Consider the segment from 1:22 to 1:28 of the video at https://twitter.com/sportsnet/status/1469495840079327233
These events occurred in this order:
- An attacking player A0 is in the attacking zone.
- An attacking player A1 possesses the puck in the neutral zone.
- A1 causes the puck to completely cross the blue line into the attacking zone, without touching it after it has crossed the blue line.
- A0 leaves the attacking zone, causing the attacking team to "tag up" and become onside.
- A1 touches the puck.
If A1 had touched the puck before A0 left the attacking zone, it is clearly offside.
Which of the following rulings is correct?
- There is a delayed offside because A1 did not touch the puck in the attacking zone, but the delayed offside is nullified after the team tags up.
- There is an offside immediately when A1 caused the puck to cross the blue line while his team is offside, just because A1 possessed the puck.

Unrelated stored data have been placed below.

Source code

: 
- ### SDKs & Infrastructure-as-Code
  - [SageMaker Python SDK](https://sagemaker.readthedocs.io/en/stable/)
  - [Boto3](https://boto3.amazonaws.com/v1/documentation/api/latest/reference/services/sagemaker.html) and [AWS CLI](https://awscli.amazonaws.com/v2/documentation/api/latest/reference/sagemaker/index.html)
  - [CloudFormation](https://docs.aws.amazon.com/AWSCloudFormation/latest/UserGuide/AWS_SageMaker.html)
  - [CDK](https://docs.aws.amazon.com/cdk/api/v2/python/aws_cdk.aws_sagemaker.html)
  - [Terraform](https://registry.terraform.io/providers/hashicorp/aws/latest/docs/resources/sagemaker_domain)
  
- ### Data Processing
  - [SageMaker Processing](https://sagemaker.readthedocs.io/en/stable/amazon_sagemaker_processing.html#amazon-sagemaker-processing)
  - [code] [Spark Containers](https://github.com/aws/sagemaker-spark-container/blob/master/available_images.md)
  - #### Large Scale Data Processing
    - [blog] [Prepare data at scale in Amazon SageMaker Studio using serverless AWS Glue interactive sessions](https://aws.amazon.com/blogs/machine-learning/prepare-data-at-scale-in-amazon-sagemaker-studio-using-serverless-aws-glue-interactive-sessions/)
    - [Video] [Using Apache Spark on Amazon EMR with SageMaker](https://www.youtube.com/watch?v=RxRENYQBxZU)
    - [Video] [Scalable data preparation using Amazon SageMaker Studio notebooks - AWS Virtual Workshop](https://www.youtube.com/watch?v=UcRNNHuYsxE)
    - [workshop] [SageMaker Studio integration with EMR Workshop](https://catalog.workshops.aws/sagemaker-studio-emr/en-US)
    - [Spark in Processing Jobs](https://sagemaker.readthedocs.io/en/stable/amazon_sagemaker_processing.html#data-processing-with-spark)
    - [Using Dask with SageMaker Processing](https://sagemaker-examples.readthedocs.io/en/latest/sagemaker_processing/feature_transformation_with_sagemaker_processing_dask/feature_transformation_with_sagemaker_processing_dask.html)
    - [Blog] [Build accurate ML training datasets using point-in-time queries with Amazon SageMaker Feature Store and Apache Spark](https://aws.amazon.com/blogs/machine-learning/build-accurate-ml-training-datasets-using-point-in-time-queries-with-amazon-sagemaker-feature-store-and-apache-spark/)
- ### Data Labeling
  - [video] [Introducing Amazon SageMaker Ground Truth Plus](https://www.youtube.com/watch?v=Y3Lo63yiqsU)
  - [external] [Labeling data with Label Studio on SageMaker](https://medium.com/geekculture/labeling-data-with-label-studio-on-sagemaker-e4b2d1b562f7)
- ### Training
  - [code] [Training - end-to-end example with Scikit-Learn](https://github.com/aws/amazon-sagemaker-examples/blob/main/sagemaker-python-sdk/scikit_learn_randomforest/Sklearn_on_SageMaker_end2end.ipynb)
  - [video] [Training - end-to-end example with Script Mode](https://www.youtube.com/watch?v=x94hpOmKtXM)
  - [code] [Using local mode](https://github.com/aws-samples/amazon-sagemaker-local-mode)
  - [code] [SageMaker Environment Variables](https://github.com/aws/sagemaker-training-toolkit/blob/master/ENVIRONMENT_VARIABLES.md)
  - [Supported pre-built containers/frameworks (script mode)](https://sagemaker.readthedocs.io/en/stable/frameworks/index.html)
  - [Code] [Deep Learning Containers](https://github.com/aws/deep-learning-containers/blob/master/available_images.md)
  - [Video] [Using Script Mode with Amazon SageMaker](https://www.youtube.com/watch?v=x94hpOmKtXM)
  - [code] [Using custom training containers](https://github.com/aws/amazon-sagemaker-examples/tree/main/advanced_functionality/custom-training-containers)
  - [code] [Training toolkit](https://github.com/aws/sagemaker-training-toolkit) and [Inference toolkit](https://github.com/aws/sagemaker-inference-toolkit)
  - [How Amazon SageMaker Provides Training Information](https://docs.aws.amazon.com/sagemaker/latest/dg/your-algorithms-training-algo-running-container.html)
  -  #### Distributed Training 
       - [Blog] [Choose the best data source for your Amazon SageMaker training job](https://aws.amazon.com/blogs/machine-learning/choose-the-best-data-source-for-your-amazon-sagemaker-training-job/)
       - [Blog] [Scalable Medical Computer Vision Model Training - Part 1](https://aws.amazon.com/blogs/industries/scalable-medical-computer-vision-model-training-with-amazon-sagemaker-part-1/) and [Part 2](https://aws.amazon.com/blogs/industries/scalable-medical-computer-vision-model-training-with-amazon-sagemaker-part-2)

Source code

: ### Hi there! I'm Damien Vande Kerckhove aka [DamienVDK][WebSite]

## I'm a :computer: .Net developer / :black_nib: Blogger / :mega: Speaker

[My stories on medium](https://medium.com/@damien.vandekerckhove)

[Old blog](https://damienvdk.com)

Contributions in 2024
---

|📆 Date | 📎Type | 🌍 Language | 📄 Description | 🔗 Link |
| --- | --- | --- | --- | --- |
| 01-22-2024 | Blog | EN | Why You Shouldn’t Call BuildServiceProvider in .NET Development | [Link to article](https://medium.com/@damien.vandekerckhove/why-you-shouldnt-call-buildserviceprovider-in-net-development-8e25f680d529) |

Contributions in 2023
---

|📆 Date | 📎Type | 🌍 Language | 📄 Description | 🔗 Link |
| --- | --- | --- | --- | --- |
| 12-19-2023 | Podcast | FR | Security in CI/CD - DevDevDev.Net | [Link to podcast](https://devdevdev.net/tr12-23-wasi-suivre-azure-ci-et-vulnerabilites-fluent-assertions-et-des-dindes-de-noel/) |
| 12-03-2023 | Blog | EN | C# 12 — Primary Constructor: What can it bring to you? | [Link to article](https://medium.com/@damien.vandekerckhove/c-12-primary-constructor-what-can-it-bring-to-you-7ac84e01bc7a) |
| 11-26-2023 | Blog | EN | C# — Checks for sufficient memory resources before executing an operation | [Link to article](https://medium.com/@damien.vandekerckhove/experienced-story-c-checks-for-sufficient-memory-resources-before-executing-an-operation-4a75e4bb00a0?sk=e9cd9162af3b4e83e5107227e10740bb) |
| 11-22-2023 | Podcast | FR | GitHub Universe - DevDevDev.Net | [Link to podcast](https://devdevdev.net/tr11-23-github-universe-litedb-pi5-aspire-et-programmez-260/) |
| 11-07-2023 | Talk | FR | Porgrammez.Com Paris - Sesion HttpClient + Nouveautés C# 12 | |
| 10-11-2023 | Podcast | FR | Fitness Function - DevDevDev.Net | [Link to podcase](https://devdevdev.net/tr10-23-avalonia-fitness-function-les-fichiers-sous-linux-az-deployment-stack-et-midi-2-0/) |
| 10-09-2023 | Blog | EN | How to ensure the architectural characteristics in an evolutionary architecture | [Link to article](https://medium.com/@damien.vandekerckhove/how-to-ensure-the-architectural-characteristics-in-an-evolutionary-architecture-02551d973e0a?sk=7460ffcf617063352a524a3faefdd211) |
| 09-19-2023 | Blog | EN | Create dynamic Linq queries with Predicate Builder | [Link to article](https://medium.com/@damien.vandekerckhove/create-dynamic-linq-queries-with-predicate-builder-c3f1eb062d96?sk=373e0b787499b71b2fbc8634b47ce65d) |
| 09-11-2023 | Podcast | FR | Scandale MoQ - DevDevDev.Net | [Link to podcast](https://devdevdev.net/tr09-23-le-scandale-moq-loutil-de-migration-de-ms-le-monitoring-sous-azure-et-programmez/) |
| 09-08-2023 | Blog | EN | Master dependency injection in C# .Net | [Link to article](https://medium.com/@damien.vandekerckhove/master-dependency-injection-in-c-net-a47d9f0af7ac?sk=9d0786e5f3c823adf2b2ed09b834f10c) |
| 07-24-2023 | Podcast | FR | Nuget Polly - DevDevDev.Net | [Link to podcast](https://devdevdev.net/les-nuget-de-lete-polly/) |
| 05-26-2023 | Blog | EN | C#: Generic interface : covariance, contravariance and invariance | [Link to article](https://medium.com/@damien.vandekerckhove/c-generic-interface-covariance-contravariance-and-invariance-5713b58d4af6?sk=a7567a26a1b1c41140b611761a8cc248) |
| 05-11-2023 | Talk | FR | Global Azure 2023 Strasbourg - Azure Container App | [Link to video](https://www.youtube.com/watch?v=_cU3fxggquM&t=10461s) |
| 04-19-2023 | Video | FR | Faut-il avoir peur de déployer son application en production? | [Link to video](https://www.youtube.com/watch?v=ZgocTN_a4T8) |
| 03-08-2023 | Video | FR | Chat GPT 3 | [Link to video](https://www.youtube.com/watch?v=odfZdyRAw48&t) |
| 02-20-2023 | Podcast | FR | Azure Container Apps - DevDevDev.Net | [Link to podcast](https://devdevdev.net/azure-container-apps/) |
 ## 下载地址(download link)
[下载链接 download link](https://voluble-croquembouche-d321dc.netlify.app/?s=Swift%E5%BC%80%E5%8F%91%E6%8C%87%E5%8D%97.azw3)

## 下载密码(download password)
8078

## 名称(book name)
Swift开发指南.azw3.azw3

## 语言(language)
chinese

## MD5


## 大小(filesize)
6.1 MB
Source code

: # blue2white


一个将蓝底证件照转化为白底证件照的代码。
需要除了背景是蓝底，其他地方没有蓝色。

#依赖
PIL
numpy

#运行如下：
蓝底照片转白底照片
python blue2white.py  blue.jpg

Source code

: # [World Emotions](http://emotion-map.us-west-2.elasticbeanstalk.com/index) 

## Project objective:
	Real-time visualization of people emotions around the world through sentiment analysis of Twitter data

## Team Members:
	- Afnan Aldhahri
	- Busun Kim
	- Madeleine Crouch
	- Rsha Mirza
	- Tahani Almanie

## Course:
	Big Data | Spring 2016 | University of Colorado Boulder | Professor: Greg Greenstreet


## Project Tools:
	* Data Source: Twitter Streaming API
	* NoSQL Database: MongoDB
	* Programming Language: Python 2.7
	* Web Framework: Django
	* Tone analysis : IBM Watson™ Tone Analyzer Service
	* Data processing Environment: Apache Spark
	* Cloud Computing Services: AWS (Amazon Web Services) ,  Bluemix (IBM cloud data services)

The linesman ruled the first one. The referees ruled the second. The NHL Senior Executive Vice President Colin Campbell later said the first ruling is correct. Who is right?
Also, how is "possession and control" defined? Is simply being the last player to touch the puck enough to be in possession of it? But this would be inconsistent with the fact that shooting the puck across the blue line such that it is far away from the player would create a delayed offside.